EXERCISE AIM: Could you transcribe all of the data word for word?

SOURCE RECORDS:
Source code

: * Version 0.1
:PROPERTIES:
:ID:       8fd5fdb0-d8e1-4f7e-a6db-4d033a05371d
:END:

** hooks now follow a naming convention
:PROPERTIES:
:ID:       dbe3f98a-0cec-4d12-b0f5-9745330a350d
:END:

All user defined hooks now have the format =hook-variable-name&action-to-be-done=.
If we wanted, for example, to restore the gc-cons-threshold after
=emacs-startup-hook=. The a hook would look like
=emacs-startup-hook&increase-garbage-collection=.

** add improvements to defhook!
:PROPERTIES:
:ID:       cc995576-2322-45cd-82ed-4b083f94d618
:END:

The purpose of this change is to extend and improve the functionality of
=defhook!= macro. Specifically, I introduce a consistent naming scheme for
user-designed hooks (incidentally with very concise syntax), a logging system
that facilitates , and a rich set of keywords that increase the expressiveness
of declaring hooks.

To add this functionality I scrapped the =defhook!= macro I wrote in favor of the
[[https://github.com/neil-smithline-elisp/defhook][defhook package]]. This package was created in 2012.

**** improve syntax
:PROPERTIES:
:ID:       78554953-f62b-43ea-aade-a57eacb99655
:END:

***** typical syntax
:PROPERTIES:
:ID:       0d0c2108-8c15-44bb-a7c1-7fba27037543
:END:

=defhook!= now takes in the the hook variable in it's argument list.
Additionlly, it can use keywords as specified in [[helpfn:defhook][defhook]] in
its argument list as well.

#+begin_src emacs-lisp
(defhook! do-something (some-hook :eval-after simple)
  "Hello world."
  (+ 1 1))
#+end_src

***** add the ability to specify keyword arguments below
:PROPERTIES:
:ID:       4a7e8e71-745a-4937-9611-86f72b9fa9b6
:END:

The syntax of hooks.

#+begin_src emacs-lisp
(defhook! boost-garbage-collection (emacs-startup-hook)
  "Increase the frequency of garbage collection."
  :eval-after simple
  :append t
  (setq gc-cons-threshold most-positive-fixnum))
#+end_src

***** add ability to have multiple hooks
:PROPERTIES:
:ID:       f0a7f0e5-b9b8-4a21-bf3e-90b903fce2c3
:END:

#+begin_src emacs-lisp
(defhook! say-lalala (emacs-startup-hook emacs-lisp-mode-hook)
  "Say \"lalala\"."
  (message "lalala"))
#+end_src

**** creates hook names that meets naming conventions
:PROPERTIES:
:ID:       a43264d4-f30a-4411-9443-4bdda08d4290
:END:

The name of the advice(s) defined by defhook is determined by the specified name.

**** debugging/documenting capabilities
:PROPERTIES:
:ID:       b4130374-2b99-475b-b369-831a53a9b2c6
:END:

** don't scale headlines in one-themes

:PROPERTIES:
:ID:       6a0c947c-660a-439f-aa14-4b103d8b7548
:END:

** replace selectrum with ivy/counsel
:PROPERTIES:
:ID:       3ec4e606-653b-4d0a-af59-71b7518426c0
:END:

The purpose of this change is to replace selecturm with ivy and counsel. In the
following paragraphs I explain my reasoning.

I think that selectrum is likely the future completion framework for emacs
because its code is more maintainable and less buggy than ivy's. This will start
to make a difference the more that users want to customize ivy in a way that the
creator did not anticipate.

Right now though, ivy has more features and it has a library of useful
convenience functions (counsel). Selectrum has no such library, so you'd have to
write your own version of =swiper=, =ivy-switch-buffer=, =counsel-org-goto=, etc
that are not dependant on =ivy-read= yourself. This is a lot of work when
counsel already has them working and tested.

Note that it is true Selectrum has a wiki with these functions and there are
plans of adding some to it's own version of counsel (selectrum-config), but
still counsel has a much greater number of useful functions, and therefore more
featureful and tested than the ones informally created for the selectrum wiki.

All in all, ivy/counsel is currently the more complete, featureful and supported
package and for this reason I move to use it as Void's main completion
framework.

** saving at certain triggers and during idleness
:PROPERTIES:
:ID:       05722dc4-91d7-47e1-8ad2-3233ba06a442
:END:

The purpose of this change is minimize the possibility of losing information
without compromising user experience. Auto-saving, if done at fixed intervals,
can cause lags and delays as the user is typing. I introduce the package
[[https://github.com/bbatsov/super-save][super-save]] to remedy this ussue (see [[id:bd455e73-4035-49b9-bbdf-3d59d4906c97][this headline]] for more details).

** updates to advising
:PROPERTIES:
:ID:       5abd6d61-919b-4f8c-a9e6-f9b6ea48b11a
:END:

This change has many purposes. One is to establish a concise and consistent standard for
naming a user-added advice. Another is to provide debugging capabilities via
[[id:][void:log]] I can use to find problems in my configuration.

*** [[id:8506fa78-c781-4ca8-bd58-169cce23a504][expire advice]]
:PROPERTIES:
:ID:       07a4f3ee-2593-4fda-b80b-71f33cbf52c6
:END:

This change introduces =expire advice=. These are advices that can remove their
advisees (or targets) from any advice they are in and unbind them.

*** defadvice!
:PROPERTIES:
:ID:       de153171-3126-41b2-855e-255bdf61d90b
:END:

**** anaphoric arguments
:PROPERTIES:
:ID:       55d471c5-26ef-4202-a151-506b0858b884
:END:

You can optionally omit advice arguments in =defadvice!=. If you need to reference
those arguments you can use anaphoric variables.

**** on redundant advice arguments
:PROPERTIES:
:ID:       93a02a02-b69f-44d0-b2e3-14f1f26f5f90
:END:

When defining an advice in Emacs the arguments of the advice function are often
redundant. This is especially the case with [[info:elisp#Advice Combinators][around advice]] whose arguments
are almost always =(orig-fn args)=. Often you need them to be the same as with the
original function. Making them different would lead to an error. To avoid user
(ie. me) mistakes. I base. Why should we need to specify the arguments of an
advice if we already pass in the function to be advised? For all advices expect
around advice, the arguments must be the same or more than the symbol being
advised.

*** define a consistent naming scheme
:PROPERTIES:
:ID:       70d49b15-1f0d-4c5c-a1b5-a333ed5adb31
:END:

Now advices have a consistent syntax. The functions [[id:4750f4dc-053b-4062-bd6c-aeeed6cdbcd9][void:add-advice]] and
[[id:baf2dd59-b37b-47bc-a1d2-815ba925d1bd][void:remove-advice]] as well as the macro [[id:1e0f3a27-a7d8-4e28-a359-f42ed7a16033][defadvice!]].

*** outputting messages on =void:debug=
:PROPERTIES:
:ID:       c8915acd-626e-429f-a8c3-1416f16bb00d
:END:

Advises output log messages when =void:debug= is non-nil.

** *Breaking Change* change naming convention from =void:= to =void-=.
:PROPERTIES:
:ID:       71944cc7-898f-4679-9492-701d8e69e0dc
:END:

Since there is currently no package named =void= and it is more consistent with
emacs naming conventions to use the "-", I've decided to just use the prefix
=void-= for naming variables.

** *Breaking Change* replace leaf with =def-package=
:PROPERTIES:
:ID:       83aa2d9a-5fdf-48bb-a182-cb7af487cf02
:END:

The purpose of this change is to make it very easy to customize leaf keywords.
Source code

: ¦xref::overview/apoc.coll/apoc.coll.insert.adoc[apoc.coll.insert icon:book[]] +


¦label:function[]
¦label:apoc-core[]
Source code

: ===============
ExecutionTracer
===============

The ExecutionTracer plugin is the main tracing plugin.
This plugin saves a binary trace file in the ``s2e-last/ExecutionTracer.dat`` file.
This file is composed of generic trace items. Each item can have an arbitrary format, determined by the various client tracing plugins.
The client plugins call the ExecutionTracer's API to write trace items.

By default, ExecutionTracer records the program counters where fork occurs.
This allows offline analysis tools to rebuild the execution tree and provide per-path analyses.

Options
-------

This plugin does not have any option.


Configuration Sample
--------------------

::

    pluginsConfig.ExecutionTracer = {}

THE ANSWER:
Source code

: * Version 0.1
:PROPERTIES:
:ID:       8fd5fdb0-d8e1-4f7e-a6db-4d033a05371d
:END:

** hooks now follow a naming convention
:PROPERTIES:
:ID:       dbe3f98a-0cec-4d12-b0f5-9745330a350d
:END:

All user defined hooks now have the format =hook-variable-name&action-to-be-done=.
If we wanted, for example, to restore the gc-cons-threshold after
=emacs-startup-hook=. The a hook would look like
=emacs-startup-hook&increase-garbage-collection=.

** add improvements to defhook!
:PROPERTIES:
:ID:       cc995576-2322-45cd-82ed-4b083f94d618
:END:

The purpose of this change is to extend and improve the functionality of
=defhook!= macro. Specifically, I introduce a consistent naming scheme for
user-designed hooks (incidentally with very concise syntax), a logging system
that facilitates , and a rich set of keywords that increase the expressiveness
of declaring hooks.

To add this functionality I scrapped the =defhook!= macro I wrote in favor of the
[[https://github.com/neil-smithline-elisp/defhook][defhook package]]. This package was created in 2012.

**** improve syntax
:PROPERTIES:
:ID:       78554953-f62b-43ea-aade-a57eacb99655
:END:

***** typical syntax
:PROPERTIES:
:ID:       0d0c2108-8c15-44bb-a7c1-7fba27037543
:END:

=defhook!= now takes in the the hook variable in it's argument list.
Additionlly, it can use keywords as specified in [[helpfn:defhook][defhook]] in
its argument list as well.

#+begin_src emacs-lisp
(defhook! do-something (some-hook :eval-after simple)
  "Hello world."
  (+ 1 1))
#+end_src

***** add the ability to specify keyword arguments below
:PROPERTIES:
:ID:       4a7e8e71-745a-4937-9611-86f72b9fa9b6
:END:

The syntax of hooks.

#+begin_src emacs-lisp
(defhook! boost-garbage-collection (emacs-startup-hook)
  "Increase the frequency of garbage collection."
  :eval-after simple
  :append t
  (setq gc-cons-threshold most-positive-fixnum))
#+end_src

***** add ability to have multiple hooks
:PROPERTIES:
:ID:       f0a7f0e5-b9b8-4a21-bf3e-90b903fce2c3
:END:

#+begin_src emacs-lisp
(defhook! say-lalala (emacs-startup-hook emacs-lisp-mode-hook)
  "Say \"lalala\"."
  (message "lalala"))
#+end_src

**** creates hook names that meets naming conventions
:PROPERTIES:
:ID:       a43264d4-f30a-4411-9443-4bdda08d4290
:END:

The name of the advice(s) defined by defhook is determined by the specified name.

**** debugging/documenting capabilities
:PROPERTIES:
:ID:       b4130374-2b99-475b-b369-831a53a9b2c6
:END:

** don't scale headlines in one-themes

:PROPERTIES:
:ID:       6a0c947c-660a-439f-aa14-4b103d8b7548
:END:

** replace selectrum with ivy/counsel
:PROPERTIES:
:ID:       3ec4e606-653b-4d0a-af59-71b7518426c0
:END:

The purpose of this change is to replace selecturm with ivy and counsel. In the
following paragraphs I explain my reasoning.

I think that selectrum is likely the future completion framework for emacs
because its code is more maintainable and less buggy than ivy's. This will start
to make a difference the more that users want to customize ivy in a way that the
creator did not anticipate.

Right now though, ivy has more features and it has a library of useful
convenience functions (counsel). Selectrum has no such library, so you'd have to
write your own version of =swiper=, =ivy-switch-buffer=, =counsel-org-goto=, etc
that are not dependant on =ivy-read= yourself. This is a lot of work when
counsel already has them working and tested.

Note that it is true Selectrum has a wiki with these functions and there are
plans of adding some to it's own version of counsel (selectrum-config), but
still counsel has a much greater number of useful functions, and therefore more
featureful and tested than the ones informally created for the selectrum wiki.

All in all, ivy/counsel is currently the more complete, featureful and supported
package and for this reason I move to use it as Void's main completion
framework.

** saving at certain triggers and during idleness
:PROPERTIES:
:ID:       05722dc4-91d7-47e1-8ad2-3233ba06a442
:END:

The purpose of this change is minimize the possibility of losing information
without compromising user experience. Auto-saving, if done at fixed intervals,
can cause lags and delays as the user is typing. I introduce the package
[[https://github.com/bbatsov/super-save][super-save]] to remedy this ussue (see [[id:bd455e73-4035-49b9-bbdf-3d59d4906c97][this headline]] for more details).

** updates to advising
:PROPERTIES:
:ID:       5abd6d61-919b-4f8c-a9e6-f9b6ea48b11a
:END:

This change has many purposes. One is to establish a concise and consistent standard for
naming a user-added advice. Another is to provide debugging capabilities via
[[id:][void:log]] I can use to find problems in my configuration.

*** [[id:8506fa78-c781-4ca8-bd58-169cce23a504][expire advice]]
:PROPERTIES:
:ID:       07a4f3ee-2593-4fda-b80b-71f33cbf52c6
:END:

This change introduces =expire advice=. These are advices that can remove their
advisees (or targets) from any advice they are in and unbind them.

*** defadvice!
:PROPERTIES:
:ID:       de153171-3126-41b2-855e-255bdf61d90b
:END:

**** anaphoric arguments
:PROPERTIES:
:ID:       55d471c5-26ef-4202-a151-506b0858b884
:END:

You can optionally omit advice arguments in =defadvice!=. If you need to reference
those arguments you can use anaphoric variables.

**** on redundant advice arguments
:PROPERTIES:
:ID:       93a02a02-b69f-44d0-b2e3-14f1f26f5f90
:END:

When defining an advice in Emacs the arguments of the advice function are often
redundant. This is especially the case with [[info:elisp#Advice Combinators][around advice]] whose arguments
are almost always =(orig-fn args)=. Often you need them to be the same as with the
original function. Making them different would lead to an error. To avoid user
(ie. me) mistakes. I base. Why should we need to specify the arguments of an
advice if we already pass in the function to be advised? For all advices expect
around advice, the arguments must be the same or more than the symbol being
advised.

*** define a consistent naming scheme
:PROPERTIES:
:ID:       70d49b15-1f0d-4c5c-a1b5-a333ed5adb31
:END:

Now advices have a consistent syntax. The functions [[id:4750f4dc-053b-4062-bd6c-aeeed6cdbcd9][void:add-advice]] and
[[id:baf2dd59-b37b-47bc-a1d2-815ba925d1bd][void:remove-advice]] as well as the macro [[id:1e0f3a27-a7d8-4e28-a359-f42ed7a16033][defadvice!]].

*** outputting messages on =void:debug=
:PROPERTIES:
:ID:       c8915acd-626e-429f-a8c3-1416f16bb00d
:END:

Advises output log messages when =void:debug= is non-nil.

** *Breaking Change* change naming convention from =void:= to =void-=.
:PROPERTIES:
:ID:       71944cc7-898f-4679-9492-701d8e69e0dc
:END:

Since there is currently no package named =void= and it is more consistent with
emacs naming conventions to use the "-", I've decided to just use the prefix
=void-= for naming variables.

** *Breaking Change* replace leaf with =def-package=
:PROPERTIES:
:ID:       83aa2d9a-5fdf-48bb-a182-cb7af487cf02
:END:

The purpose of this change is to make it very easy to customize leaf keywords.
Source code

: ¦xref::overview/apoc.coll/apoc.coll.insert.adoc[apoc.coll.insert icon:book[]] +


¦label:function[]
¦label:apoc-core[]
Source code

: ===============
ExecutionTracer
===============

The ExecutionTracer plugin is the main tracing plugin.
This plugin saves a binary trace file in the ``s2e-last/ExecutionTracer.dat`` file.
This file is composed of generic trace items. Each item can have an arbitrary format, determined by the various client tracing plugins.
The client plugins call the ExecutionTracer's API to write trace items.

By default, ExecutionTracer records the program counters where fork occurs.
This allows offline analysis tools to rebuild the execution tree and provide per-path analyses.

Options
-------

This plugin does not have any option.


Configuration Sample
--------------------

::

    pluginsConfig.ExecutionTracer = {}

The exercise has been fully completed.